» **Work item**
Once the line holding "participation, and PowerPoint" is found, output it and all remaining lines of the data exactly, with every picture left out.

[Data — start]

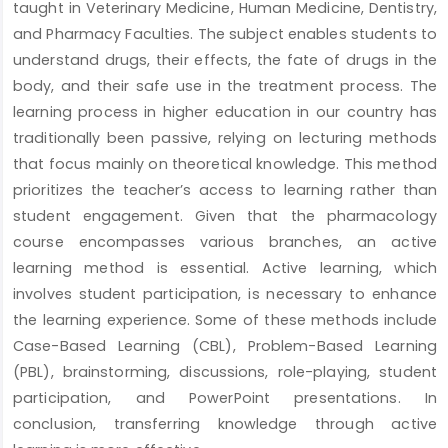
taught in Veterinary Medicine, Human Medicine, Dentistry,
and Pharmacy Faculties. The subject enables students to
understand drugs, their effects, the fate of drugs in the
body, and their safe use in the treatment process. The
learning process in higher education in our country has
traditionally been passive, relying on lecturing methods
that focus mainly on theoretical knowledge. This method
prioritizes the teacher’s access to learning rather than
student engagement. Given that the pharmacology
course encompasses various branches, an active
learning method is essential. Active learning, which
involves student participation, is necessary to enhance
the learning experience. Some of these methods include
Case-Based Learning (CBL), Problem-Based Learning
(PBL), brainstorming, discussions, role-playing, student
participation, and PowerPoint presentations. In
conclusion, transferring knowledge through active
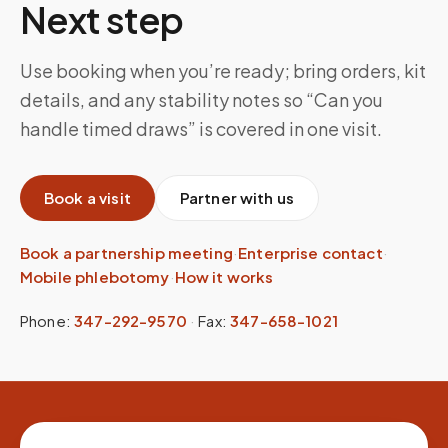
Next step
Use booking when you’re ready; bring orders, kit
details, and any stability notes so “Can you
handle timed draws” is covered in one visit.
Book a visit
Partner with us
Book a partnership meeting
·
Enterprise contact
·
Mobile phlebotomy
·
How it works
Phone:
347-292-9570
·
Fax:
347-658-1021
Site footer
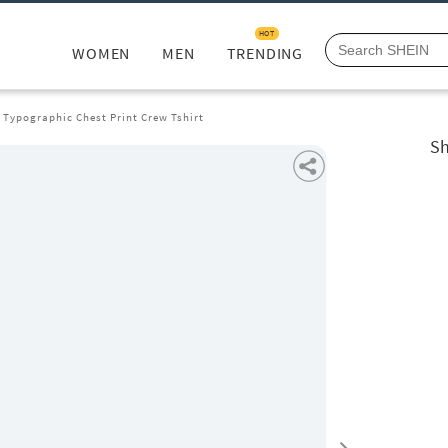
HOT
WOMEN
MEN
TRENDING
 Typographic Chest Print Crew Tshirt
Sh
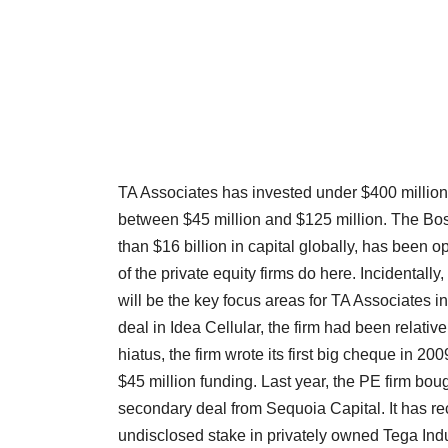
TA Associates has invested under $400 million in
between $45 million and $125 million. The Bo
than $16 billion in capital globally, has been 
of the private equity firms do here. Incidentall
will be the key focus areas for TA Associates in
deal in Idea Cellular, the firm had been relativel
hiatus, the firm wrote its first big cheque in 
$45 million funding. Last year, the PE firm bou
secondary deal from Sequoia Capital. It has recen
undisclosed stake in privately owned Tega Indu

[Data — finish]

» **Result for this exercise**
participation, and PowerPoint presentations. In
conclusion, transferring knowledge through active
Next step
Use booking when you’re ready; bring orders, kit
details, and any stability notes so “Can you
handle timed draws” is covered in one visit.
Book a visit
Partner with us
Book a partnership meeting
·
Enterprise contact
·
Mobile phlebotomy
·
How it works
Phone:
347-292-9570
·
Fax:
347-658-1021
Site footer
HOT
WOMEN
MEN
TRENDING
 Typographic Chest Print Crew Tshirt
Sh
TA Associates has invested under $400 million in
between $45 million and $125 million. The Bo
than $16 billion in capital globally, has been 
of the private equity firms do here. Incidentall
will be the key focus areas for TA Associates in
deal in Idea Cellular, the firm had been relativel
hiatus, the firm wrote its first big cheque in 
$45 million funding. Last year, the PE firm bou
secondary deal from Sequoia Capital. It has recen
undisclosed stake in privately owned Tega Indu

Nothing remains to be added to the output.